Lo que no le importó una mierda fue el gruñido repentino que venía desde atrás de él. Si le hubieran preguntado, seguramente Ernesto hubiera dicho que parecía el gruñido de "un perro o algo así". Los vellos de su nuca se erizaron y sus sentidos, aunque lentos por el consumo de droga, se pusieron en alerta roja. Si era un perro, no parecía uno especialmente feliz a juzgar por la furia de ese gruñido.

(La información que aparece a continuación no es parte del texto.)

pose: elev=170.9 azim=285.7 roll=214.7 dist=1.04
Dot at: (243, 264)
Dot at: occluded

Se giró tan rápido como pudo sin darle tiempo a frenar la micción. Se cubrió la cara con los brazos en caso de un feroz ataque, sin detenerse a pensar que dejó al descubierto sus partes más sensibles. Sin embargo, lo que había frente a él no era un perro rabioso ni mucho menos; era un hombre, uno bastante elegante a decir verdad. Su cabello bien peinado y su barba pulcra estaban cubiertos por delgadas canas que combinaban con los pocos pelos rubios que conservaban su color. Y su rostro fino y delgado mantenía una sonrisa a pesar de que Ernesto le acababa de orinar una pierna sin querer.

– ¡Señor, discúlpeme!– se apresuró a rogar Ernesto, guardando su vergonzante pene tras terminar de orinar.

– No se preocupe, señor Pacheco. Era un pantalón viejo después de todo– dijo el hombre ensanchando su sonrisa.

– ¿Usted sabe quién soy?– para Ernesto era una alegría inmensa que alguien todavía se acordase de él, pero al mismo tiempo era una vergüenza casi del mismo tamaño el hecho de que lo vieran en ese estado.

– ¿Que si sé quién es? ¡Hombre, eso no se pregunta! Soy un gran admirador– el sujeto agarró la mugrienta mano de Ernesto y se la estrechó con agrado, como si ignorara toda la suciedad que rodeaba a esa mano, empezando porque acababa de orinar.

– Es un honor para mí que me reconozca, señor– Ernesto sonrió y sus ojos se llenaron de brillo.

– Por favor, dígame Lucien.

– Don Lucien, muchísimo gusto en conocerlo.

– Señor Pacheco, en verdad fui muy fanático de su música. Usted tocaba la trompeta como nadie. Ese título del "varón de oro" realmente que se acomodaba a su persona.

– Me halaga, Don Lucien– la sonrisa de Enrique y el leve rubor en sus mejillas eran cosas propias de una colegiala que se siente cortejada.

– Lamento mucho lo que tengo que hacer, pero espero de corazón que usted sepa disculparme.

La sorpresa en los ojos de Enrique pronto se convirtió en terror, y la sonrisa se transformó en una mueca que representaba un grito que jamás sonó.

– ¿Era necesario hablarle?– se acercó un muchacho con expresión seria.

– Todo lo que le dije es verdad. Cuando me acerqué y lo reconocí supe que debía al menos saludarlo– respondió Lucien limpiándose con un pañuelo la sangre en sus manos y en su cara.

El muchacho sólo negó con la cabeza demostrando su desaprobación al respecto.